• Work item: Copy the following listing word for word.

• Given entries:
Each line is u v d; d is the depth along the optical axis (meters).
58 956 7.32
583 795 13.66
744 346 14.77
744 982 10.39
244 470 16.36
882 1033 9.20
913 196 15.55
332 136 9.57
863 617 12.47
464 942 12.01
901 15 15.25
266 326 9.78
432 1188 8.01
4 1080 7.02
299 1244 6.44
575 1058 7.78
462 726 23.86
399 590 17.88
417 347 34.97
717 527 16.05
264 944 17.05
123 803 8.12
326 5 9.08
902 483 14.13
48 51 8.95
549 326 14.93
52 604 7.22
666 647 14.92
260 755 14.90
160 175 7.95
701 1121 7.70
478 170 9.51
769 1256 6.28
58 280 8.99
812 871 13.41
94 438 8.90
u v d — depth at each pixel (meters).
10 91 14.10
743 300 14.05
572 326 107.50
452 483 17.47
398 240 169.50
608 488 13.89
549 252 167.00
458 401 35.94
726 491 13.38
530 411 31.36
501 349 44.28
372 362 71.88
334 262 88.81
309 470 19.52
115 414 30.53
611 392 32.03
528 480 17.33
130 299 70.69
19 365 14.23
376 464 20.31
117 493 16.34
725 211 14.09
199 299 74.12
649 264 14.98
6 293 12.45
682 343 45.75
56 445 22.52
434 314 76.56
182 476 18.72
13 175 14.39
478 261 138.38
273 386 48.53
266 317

• Reply:
Each line is u v d; d is the depth along the optical axis (meters).
58 956 7.32
583 795 13.66
744 346 14.77
744 982 10.39
244 470 16.36
882 1033 9.20
913 196 15.55
332 136 9.57
863 617 12.47
464 942 12.01
901 15 15.25
266 326 9.78
432 1188 8.01
4 1080 7.02
299 1244 6.44
575 1058 7.78
462 726 23.86
399 590 17.88
417 347 34.97
717 527 16.05
264 944 17.05
123 803 8.12
326 5 9.08
902 483 14.13
48 51 8.95
549 326 14.93
52 604 7.22
666 647 14.92
260 755 14.90
160 175 7.95
701 1121 7.70
478 170 9.51
769 1256 6.28
58 280 8.99
812 871 13.41
94 438 8.90
u v d — depth at each pixel (meters).
10 91 14.10
743 300 14.05
572 326 107.50
452 483 17.47
398 240 169.50
608 488 13.89
549 252 167.00
458 401 35.94
726 491 13.38
530 411 31.36
501 349 44.28
372 362 71.88
334 262 88.81
309 470 19.52
115 414 30.53
611 392 32.03
528 480 17.33
130 299 70.69
19 365 14.23
376 464 20.31
117 493 16.34
725 211 14.09
199 299 74.12
649 264 14.98
6 293 12.45
682 343 45.75
56 445 22.52
434 314 76.56
182 476 18.72
13 175 14.39
478 261 138.38
273 386 48.53
266 317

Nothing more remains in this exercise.